Через несколько ор серый жеребец, сменивший погибшего иноходца, стал спотыкаться от усталости, и юноша пересел на вороного Никола. Лошади имели право на усталость, он – нет. Он должен был появляться везде: и у похожего на оскаленный собачий череп холма, где распоряжался неторопливый и основательный Шада, и в узком проходе, защищаемом Сезаром, и в центре, где было тяжелее всего и где бились остальные «волчата», доказавшие на деле, что они достойны данного им в Мунте прозвища.
Луи, тот даже в бою не мог не шутить, и, когда лязг и грохот битвы немного стихал, можно было услышать, как внук Обена Трюэля поминает жабий хвост, передает через своих противников привет «Святому духу», сожалеет о том, что Паук по скупости вместо десятка львов нанял полчище зайцев, спрашивает у напирающих лумэновцев, какая, по их мнению, может быть ора и почему Дыня не пользуется услугами брадо-брея. Рядом с братом, прикрывая его, дрался Ювер, как всегда тихий и спокойный, он всякий раз делал именно то, что нужно. Сандер заметил, как младший Трюэль спас от, казалось бы, неизбежной смерти Этьена, ловко метнув в оказавшегося у того за спиной «оленя» свою секиру. На какой-то миг Ювер остался безоружным, затем подхватил меч убитого врага.
Этьен Ландей даже не понял, что был на волосок от смерти. Перед боем он умудрился повязать себе на рукав расшитый шелками бледно-зеленый шарф некоей оргондской дамы, вскоре превратившийся в грязную тряпку, к тому же изрядно мешавшую.

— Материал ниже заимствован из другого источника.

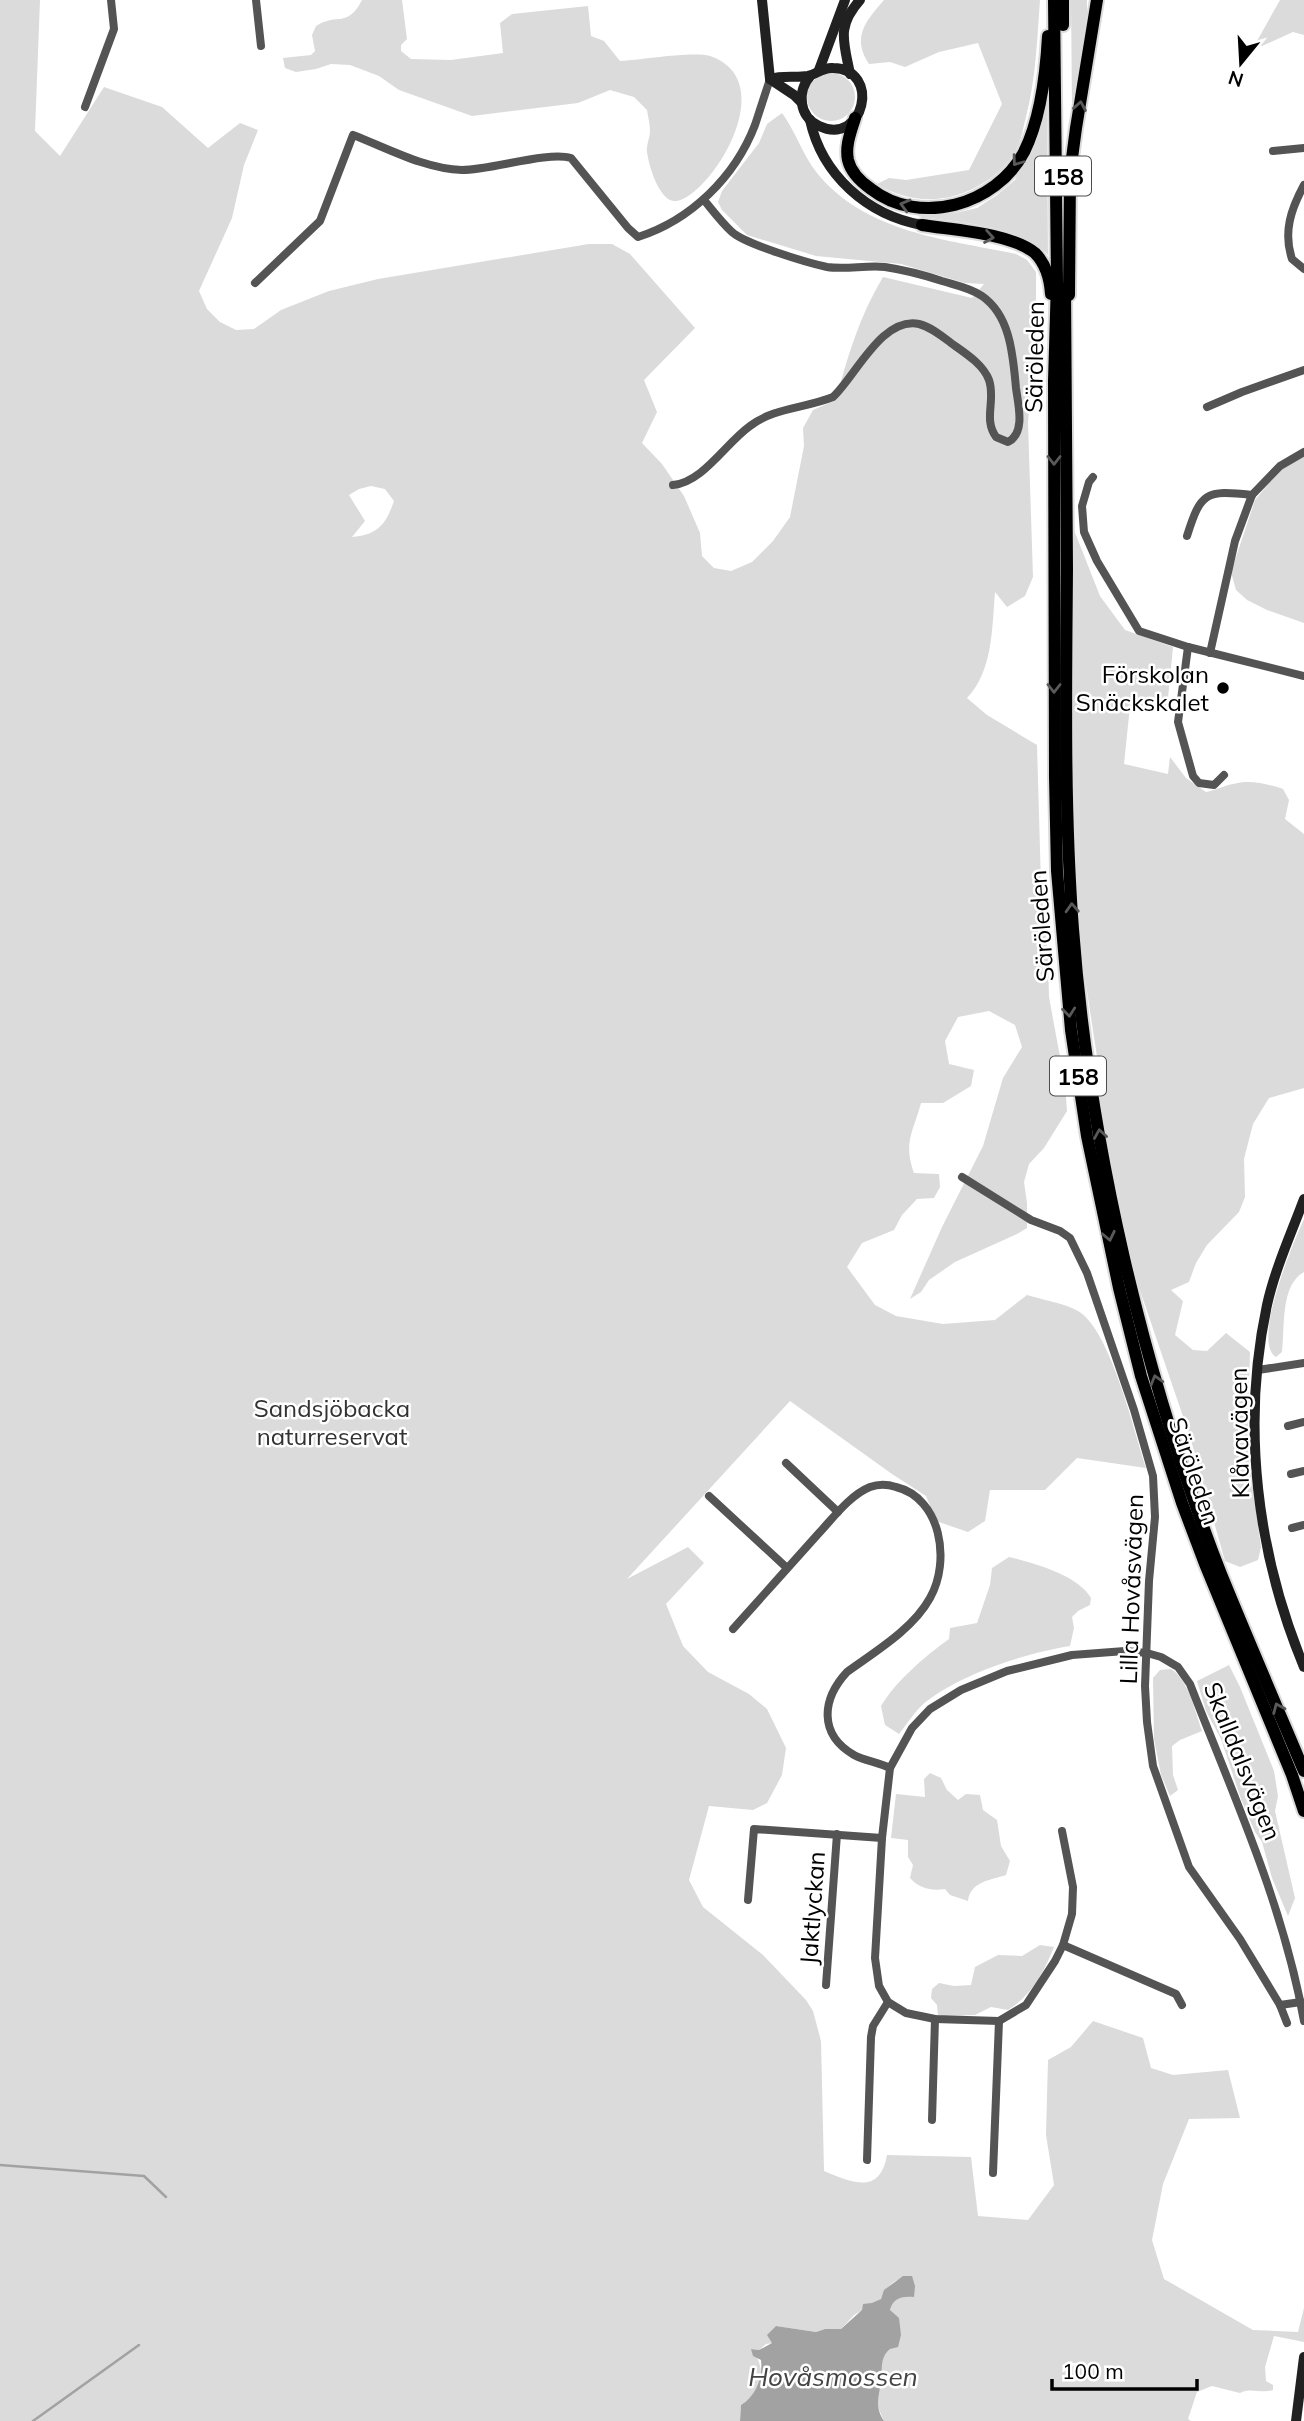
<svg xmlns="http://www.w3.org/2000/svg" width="1304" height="2421" font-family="Mulish,sans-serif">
<rect width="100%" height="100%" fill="#fff"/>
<g fill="#dbdbdb" fill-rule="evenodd">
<path d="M0 0H40L35 131 60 156 104 87 162 107 208 148 240 123 258 130 244 165 232 218 199 291 207 309 220 322 236 330 254 329 281 310 329 291 378 279 589 244H612L630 254 695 328 644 380 657 412 642 443 662 464 684 496 700 533 702 556 714 568 731 571 752 562 773 541 790 517 804 446 803 428 813 410 836 400C847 357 860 315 883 277L972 298 984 284 965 283 901 264 816 256 747 235 722 210 718 202 722 191 759 143 767 124 782 113C796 132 802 154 817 173 866 233 945 239 1016 254L1027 260 1036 272V329L1028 423 1033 577 1025 596 1007 607 995 592C992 628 993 671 967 698L987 715 1037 745 1041 884 1048 957 1049 997 1065 1084 1067 1111 1044 1148 1029 1164 1024 1182 1027 1203V1228L1017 1234 955 1262 929 1280 921 1292 910 1299 942 1227 983 1146 1003 1078 1022 1047 1015 1025 989 1011 958 1017 945 1041 949 1064 974 1070 971 1086 943 1103H921C913 1133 903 1142 914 1173L939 1174 940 1187 934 1198 917 1199 902 1215 894 1230 862 1243 847 1267 875 1305 896 1316 943 1324 995 1320 1027 1295C1043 1300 1064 1303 1078 1311 1110 1329 1134 1431 1146 1468L1077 1458 1045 1490H990L985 1521 968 1532 936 1521 926 1496 892 1474 790 1401 627 1579 688 1547 704 1563 666 1604 683 1646 708 1672 749 1694 767 1709 786 1748 782 1775 767 1803 753 1810 709 1806 689 1880 703 1907 763 1955 806 2000 813 2011 821 2041 824 2171C853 2183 880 2195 887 2155L971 2157 978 2216 1028 2220 1054 2185 1046 2135 1048 2060 1071 2047 1093 2021 1143 2038 1151 2068 1173 2075 1228 2070 1240 2118 1189 2119 1163 2184 1152 2240 1164 2279 1253 2330 1298 2332 1304 2308V2342L1274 2336 1265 2367 1266 2381 1273 2385V2390C1261 2394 1251 2387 1240 2393L1212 2386 1197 2392 1188 2419 1191 2421H884L877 2405V2394L881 2383V2361L890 2348 893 2314 890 2310 892 2303 912 2279 911 2276C897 2277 886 2286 881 2299L854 2315 841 2329H825L816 2332 776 2326 773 2343 766 2344 759 2350 751 2349C768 2368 762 2392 741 2405L740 2421H0ZM371 486 385 489 394 501C386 524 378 535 352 537L365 521 349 495 359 489Z"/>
<path d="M362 0H402L407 39 401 45V51L411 59 451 60 503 53 500 23 512 14 588 6 591 36 604 41 620 61C641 60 692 51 710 56 789 83 698 214 670 200 657 193 649 166 647 152 646 145 650 138 650 131 650 124 648 117 647 110L634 97 610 90 578 103 472 116 399 90 379 76 350 65 331 64 316 69 296 72 285 68 283 58 311 55 315 51 312 35 316 26C338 12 347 29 362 0Z"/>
<path d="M884 0H1040C1037 40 1036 78 1026 117 1023 127 1022 139 1017 148 1005 172 979 189 954 196 928 203 899 198 877 184L889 178 906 180 969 170 1002 104 978 43 939 52 905 67 890 62 869 64C851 37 866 21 884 0Z"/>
<path d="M1071 0H1087V15L1072 109Z"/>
<path d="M1280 0H1304V35L1293 32 1262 46 1257 41Z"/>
<circle cx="831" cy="97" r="24"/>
<path d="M1047 102 1048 255C1020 224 957 223 917 216L955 213 977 208 997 195 1015 180Z"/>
<path d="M1304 454V623L1267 610 1247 600 1236 590 1231 572 1255 500 1279 471Z"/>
<path d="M1074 530 1100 596 1125 630 1173 647 1167 708 1130 706 1124 764 1168 774 1170 757 1186 778 1206 792C1216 790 1223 786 1233 784 1249 779 1268 784 1283 789L1289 800 1285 819 1304 834V1088L1269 1098 1253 1124 1244 1159 1245 1197 1239 1212 1207 1245 1196 1263 1189 1282 1171 1290 1183 1301 1175 1335 1193 1350 1207 1351 1226 1333 1250 1352 1247 1444 1261 1547 1258 1560 1240 1567 1225 1561 1190 1437 1134 1273 1098 1097 1101 1083 1079 939 1069 719Z"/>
<path d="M1304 1219V1272C1280 1285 1285 1328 1282 1352L1276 1357C1251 1342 1294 1241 1304 1219Z"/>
<path d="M1009 1557C1034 1563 1078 1575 1091 1598L1090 1605 1078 1611 1072 1617 1074 1628 1070 1646C1026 1653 963 1673 927 1701 916 1709 908 1723 899 1734L885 1725 881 1706C896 1681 924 1657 949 1639L950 1628 977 1623 990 1585 992 1568Z"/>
<path d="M1229 1665 1240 1687 1274 1771 1278 1796 1275 1811 1295 1898 1288 1916 1272 1878 1262 1842 1255 1832 1241 1799 1221 1739 1206 1711 1197 1681Z"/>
<path d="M1171 1669C1189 1680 1195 1712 1202 1731L1180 1740 1172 1746 1173 1775 1178 1790 1170 1796 1161 1775 1154 1739 1153 1678 1160 1670Z"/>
<path d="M930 1773 941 1778 947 1790 958 1800 966 1794 980 1795 983 1810 997 1820 1001 1846 1010 1861 1006 1875C990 1880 970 1882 968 1901L950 1895 945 1889C932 1891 920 1889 910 1878L913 1865 908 1857V1840L891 1838 896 1794 925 1797 924 1779Z"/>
<path d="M1040 1945 1054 1947C1044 1972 1031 1996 1008 2010L991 2007 975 2015 938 2016 937 2005 931 1998 932 1989 939 1983 954 1986 971 1985 975 1967 998 1955 1022 1956Z"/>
</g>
<path fill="#a2a2a2" d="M903 2276H912L915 2286 914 2297C902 2296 893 2298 890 2310L899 2318 901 2335 898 2347 890 2349C879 2359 883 2368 881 2381 879 2397 874 2406 884 2421H740L741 2405C756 2396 763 2378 761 2360L753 2356 751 2349 759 2350 772 2343 767 2335 776 2326 816 2332 825 2329H841L862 2310 863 2304 872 2303 881 2299 884 2290Z"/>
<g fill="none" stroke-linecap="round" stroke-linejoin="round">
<g stroke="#a2a2a2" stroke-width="2.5">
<path d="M0 2165 144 2176 166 2197"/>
<path d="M33 2421 139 2345"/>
</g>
<g stroke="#dbdbdb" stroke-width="16">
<g id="primary">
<path d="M1054 0 1057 281 1054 381 1055 777 1057 871 1071 1030 1087 1136 1119 1288 1141 1376 1182 1503 1205 1564 1292 1775 1304 1811"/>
<path d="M1063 25V0"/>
<path d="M855 118C851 132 845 145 848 160 851 173 861 182 871 189 920 227 996 205 1024 152 1041 118 1046 73 1048 36"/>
<path d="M922 225C952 230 1011 233 1035 253 1046 264 1050 279 1051 294"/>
<path d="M1065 288C1066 382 1067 476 1067 570 1066 689 1064 809 1073 929 1089 1143 1143 1374 1221 1574 1248 1640 1276 1705 1304 1771"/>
<path d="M1069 295 1070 173 1076 128 1097 0"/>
</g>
</g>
<g stroke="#545454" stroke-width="8">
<path d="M256 0 261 46"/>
<path d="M85 107 114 29 111 0"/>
<path d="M1273 151 1304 148"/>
<path d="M1304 185C1291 209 1283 232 1292 259L1304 269"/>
<path d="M255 283 320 221 353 135C387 148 425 169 462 170 491 170 548 151 571 158L628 228 638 237C691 220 735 177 755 125 760 110 765 94 770 79"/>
<path d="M1207 407 1242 392 1304 370"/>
<path d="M1093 477 1089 482 1082 506 1084 532 1097 561 1139 631 1188 647 1304 676"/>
<path d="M673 485C703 482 725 444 750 426 773 408 806 408 833 397 855 377 882 316 919 324 931 327 942 336 951 343 965 353 983 364 989 380 996 400 983 419 996 437L1008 442C1026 433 1018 404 1016 388 1013 357 1011 316 982 296 971 288 955 285 942 281 924 275 905 270 885 267 866 265 845 270 827 267 808 263 745 244 732 232 722 223 713 211 704 200"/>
<path d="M1187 536C1201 492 1205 490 1252 495"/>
<path d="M1188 647 1178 722 1193 776 1199 783 1214 785 1224 775"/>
<path d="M1210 653 1235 541 1252 495 1280 466 1304 452"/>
<path d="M962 1177 1031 1220 1060 1231 1070 1238 1087 1273 1134 1410 1153 1476 1155 1517 1149 1581 1145 1686 1147 1722 1153 1766 1189 1867 1240 1939 1280 2005 1287 2023"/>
<path d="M1258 1370 1304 1363"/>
<path d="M1288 1426 1304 1422"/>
<path d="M786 1463 838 1512"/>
<path d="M1291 1474 1304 1471"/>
<path d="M709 1496 787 1568"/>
<path d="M1292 1528 1304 1525"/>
<path d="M733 1629C762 1597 790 1565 819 1533 833 1518 850 1495 870 1487 878 1484 887 1484 896 1487 941 1498 951 1561 930 1598 913 1629 876 1651 847 1672 822 1699 818 1734 854 1755 865 1761 878 1762 890 1768"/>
<path d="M1062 1831 1073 1887 1072 1914 1063 1945 1055 1961 1026 2005 999 2021 935 2019 906 2013 888 2002 879 1986 875 1958 882 1838 890 1768 912 1728 930 1709 961 1690 1007 1671 1072 1655 1125 1651 1147 1653 1161 1657 1178 1667 1190 1684C1233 1795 1283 1903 1304 2021"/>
<path d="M748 1900 754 1829 882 1838"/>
<path d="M1063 1945 1176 1994 1182 2005"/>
<path d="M826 1985 837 1834"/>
<path d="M1280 2005 1301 2002"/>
<path d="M932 2120 935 2019"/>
<path d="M867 2160 871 2037 873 2026 888 2002"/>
<path d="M993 2173 999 2021"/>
</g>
<g stroke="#212121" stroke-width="10">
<path d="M762 0 770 79 794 95 802 103"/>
<path d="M819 70 845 0"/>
<path d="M850 74C844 42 836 27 860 0"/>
<path d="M770 79C783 75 795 78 808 76 817 74 823 67 833 68 882 69 864 147 819 126 798 116 797 91 811 75"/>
<path d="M810 120C822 175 867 215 922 225"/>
<path d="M1304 1199C1291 1234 1275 1269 1267 1305 1241 1426 1257 1554 1304 1667"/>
<path d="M1296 2421 1304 2357"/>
</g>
<use href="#primary" stroke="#000" stroke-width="12"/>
</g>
<defs><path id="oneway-chevron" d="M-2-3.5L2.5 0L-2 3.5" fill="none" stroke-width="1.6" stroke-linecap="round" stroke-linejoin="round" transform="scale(1.75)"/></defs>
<g stroke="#595959">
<use href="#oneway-chevron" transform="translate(1080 106) rotate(-80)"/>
<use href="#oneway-chevron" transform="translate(1017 161) rotate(126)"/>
<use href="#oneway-chevron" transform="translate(905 205) rotate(-165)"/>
<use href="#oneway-chevron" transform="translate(989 237) rotate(10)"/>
<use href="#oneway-chevron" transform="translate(1054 460) rotate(90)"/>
<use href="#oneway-chevron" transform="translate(1054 688) rotate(90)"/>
<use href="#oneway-chevron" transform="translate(1072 908) rotate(-93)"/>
<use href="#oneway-chevron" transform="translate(1069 1012) rotate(84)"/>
<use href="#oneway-chevron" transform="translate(1100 1134) rotate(-99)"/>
<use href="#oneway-chevron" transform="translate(1109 1236) rotate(78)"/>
<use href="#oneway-chevron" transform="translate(1156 1380) rotate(-106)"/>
<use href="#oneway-chevron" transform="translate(1278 1708) rotate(-113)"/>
</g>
<circle fill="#000" stroke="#fff" stroke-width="2.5" cx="1223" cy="688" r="7"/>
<g text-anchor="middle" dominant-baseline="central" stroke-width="5" stroke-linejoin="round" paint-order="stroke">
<g fill="#fff" stroke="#4c4c4c" stroke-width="2">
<rect x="1035" y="156.5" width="56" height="39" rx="5"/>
<rect x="1050" y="1056.5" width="56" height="39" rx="5"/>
</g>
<g font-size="23" font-weight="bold" fill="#000">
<text x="1063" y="176">158</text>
<text x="1078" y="1076">158</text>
</g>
<g font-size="24" fill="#000" stroke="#fff">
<text transform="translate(1034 357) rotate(-89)">Säröleden</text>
<text transform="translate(1041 926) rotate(-94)">Säröleden</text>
<text transform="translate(1239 1433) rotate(-91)">Klåvavägen</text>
<text transform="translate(1195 1471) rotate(71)">Säröleden</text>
<text transform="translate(1131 1589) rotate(-88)">Lilla Hovåsvägen</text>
<text transform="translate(1243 1761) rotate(68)">Skalldalsvägen</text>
<text transform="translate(812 1908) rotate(-86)">Jaktlyckan</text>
</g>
<g font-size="24" fill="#000" stroke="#fff" text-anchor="end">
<text x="1209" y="674">Förskolan<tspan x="1209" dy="28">Snäckskalet</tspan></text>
</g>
<g font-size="24" fill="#323232" stroke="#fff">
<text x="332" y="1408">Sandsjöbacka<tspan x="332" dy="28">naturreservat</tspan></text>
</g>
<g font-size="26" font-style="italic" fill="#434343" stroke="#fff">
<text x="833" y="2376">Hovåsmossen</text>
</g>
</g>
<g transform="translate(1241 63) rotate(198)" stroke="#ffffff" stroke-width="5" paint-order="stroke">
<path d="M0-5L12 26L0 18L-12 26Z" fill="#000000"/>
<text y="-10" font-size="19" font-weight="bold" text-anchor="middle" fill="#000000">N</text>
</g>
<path d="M1052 2379v10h145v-10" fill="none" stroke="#000000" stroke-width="3.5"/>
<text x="1062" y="2379" font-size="21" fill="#000000" stroke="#ffffff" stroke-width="5" paint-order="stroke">100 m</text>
</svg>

Бившийся рядом Никола, воспользовавшись мгновенной передышкой, без всякой жалости поймал залог любви и рубанул по нему мечом, избавив приятеля от помехи. Одуэн Гартаж, потерявший копье, непонятным образом разжился чем-то напоминающим оглоблю, с которой обращался весьма умело, оглушая и людей и лошадей, а стоящие за ним кузены Кресси довершали дело мечами. Поль Матей пропустил удар какого-то рыцаря, но тот пришелся по гребню шлема и, судя по всему, не причинил Матею особого вреда. Поль не стал отвечать ударом на удар, а бросился вперед и обхватил врага руками, явно желая выбросить того от седла, и выбросил бы, но подвела лопнувшая подпруга. Оба рыцаря грохнулись на дорогу, к ним кинулись несколько лумэновцев и кто-то из Кресси, но чем все закончилось, Сандер не видел, так как на него навалилось сразу несколько «медвежат» Ле Манси. Справившись с ними, Александр бросился к Шаде, затем к Сезару, где начиналась нешуточная заваруха с участием отборной тысячи из Фло.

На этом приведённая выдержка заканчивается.